Updated on 9 October 2015
Front row (seated, left to right): IBN researchers Dr Karthikeyan Kandasamy, Ms Jacqueline Chuah. Second row (left to right): Mr Peng Huang and Dr Sijing Xiong from IBN, Dr Ran Su of BII and IBN’s Dr Daniele Zink. Third row (left to right): IBN’s Mr Kim Guan Eng and Dr Yao Li, with BII’s Dr Lit-Hsin Loo
Singapore: Researchers from Singapore's Institute of Bioengineering and Nanotechnology (IBN) have developed an animal-free screening platforms capable of predicting the toxic effects of compounds on the human kidney accurately.
The technology involves the use of human induced pluripotent stem cells (iPSCs) in their renal screening platform. To realize this breakthrough, the scientists have developed an effective way of producing human renal cells from iPSCs, and have combined this with machine learning methods that improved the automated and accurate prediction of nephrotoxicity.

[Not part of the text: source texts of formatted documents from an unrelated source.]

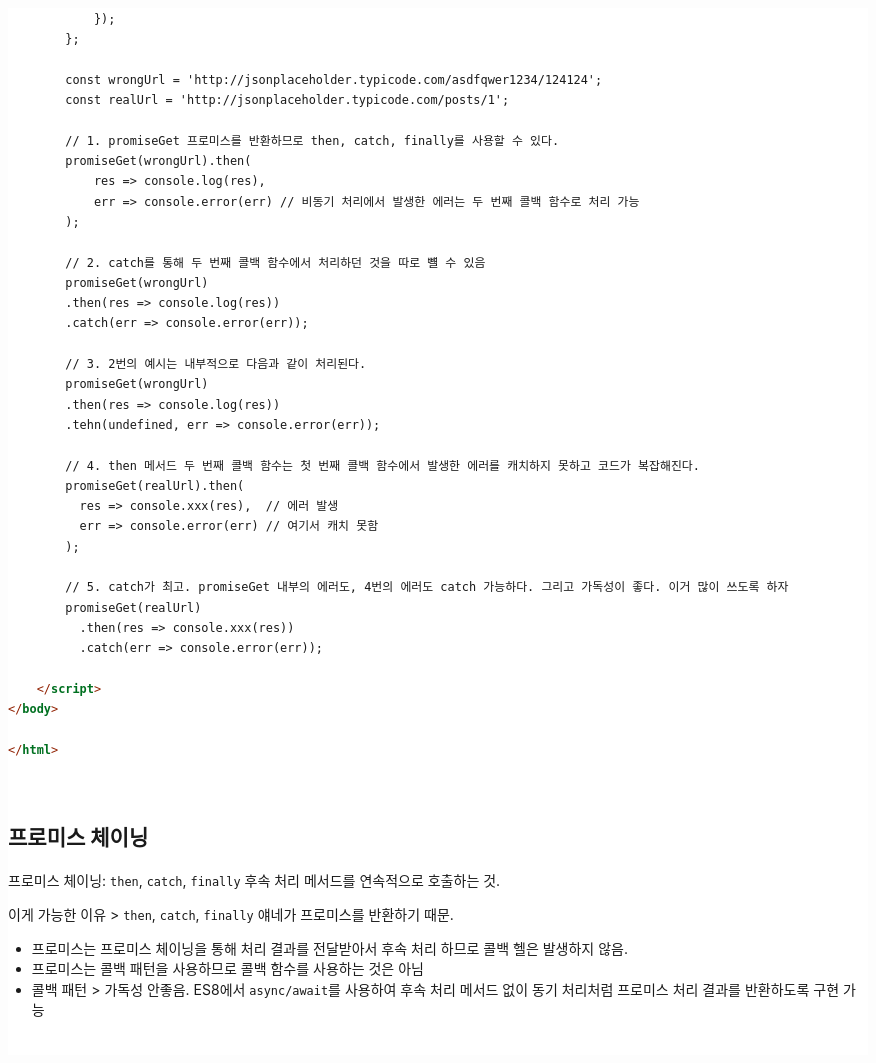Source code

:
 ```html
            });
        };

        const wrongUrl = 'http://jsonplaceholder.typicode.com/asdfqwer1234/124124';
        const realUrl = 'http://jsonplaceholder.typicode.com/posts/1';

        // 1. promiseGet 프로미스를 반환하므로 then, catch, finally를 사용할 수 있다.
        promiseGet(wrongUrl).then(
            res => console.log(res),
            err => console.error(err) // 비동기 처리에서 발생한 에러는 두 번째 콜백 함수로 처리 가능
        );

        // 2. catch를 통해 두 번째 콜백 함수에서 처리하던 것을 따로 뺼 수 있음
        promiseGet(wrongUrl)
        .then(res => console.log(res))
        .catch(err => console.error(err));

        // 3. 2번의 예시는 내부적으로 다음과 같이 처리된다.
        promiseGet(wrongUrl)
        .then(res => console.log(res))
        .tehn(undefined, err => console.error(err));

        // 4. then 메서드 두 번째 콜백 함수는 첫 번째 콜백 함수에서 발생한 에러를 캐치하지 못하고 코드가 복잡해진다.
        promiseGet(realUrl).then(
          res => console.xxx(res),  // 에러 발생
          err => console.error(err) // 여기서 캐치 못함
        );

        // 5. catch가 최고. promiseGet 내부의 에러도, 4번의 에러도 catch 가능하다. 그리고 가독성이 좋다. 이거 많이 쓰도록 하자
        promiseGet(realUrl)
          .then(res => console.xxx(res))
          .catch(err => console.error(err));

    </script>
</body>

</html>
```

<br>

## 프로미스 체이닝
프로미스 체이닝: `then`, `catch`, `finally` 후속 처리 메서드를 연속적으로 호출하는 것.  

이게 가능한 이유 > `then`, `catch`, `finally` 얘네가 프로미스를 반환하기 때문.  

- 프로미스는 프로미스 체이닝을 통해 처리 결과를 전달받아서 후속 처리 하므로 콜백 헬은 발생하지 않음.
- 프로미스는 콜백 패턴을 사용하므로 콜백 함수를 사용하는 것은 아님
- 콜백 패턴 > 가독성 안좋음. ES8에서 `async/await`를 사용하여 후속 처리 메서드 없이 동기 처리처럼 프로미스 처리 결과를 반환하도록 구현 가능

<br>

In addition to predicting toxicity, the novel iPSC-based platform also correctly identifies injury mechanisms, which can help to advance understanding of the tested compounds.
Professor Jackie Y Ying, executive director, IBN, said, "Our new kidney screening platforms will be very useful for many industries that require a reliable tool for evaluating the safety of compounds and ingredients. For example, the chemical and pharmaceutical industries produce a large number of new compounds that need to be screened and tested. Likewise, there is a demand in the food and consumer care industries for efficient lab tools to predict the safety of novel ingredients in their products."
Due to their role in the elimination of drugs and other foreign compounds from the body, the kidneys are a main target for compound-induced toxicity. Many widely used chemicals and drugs, such as anti-cancer drugs, antibiotics and immunosuppressants, are harmful to the kidneys and may cause organ damage or failure.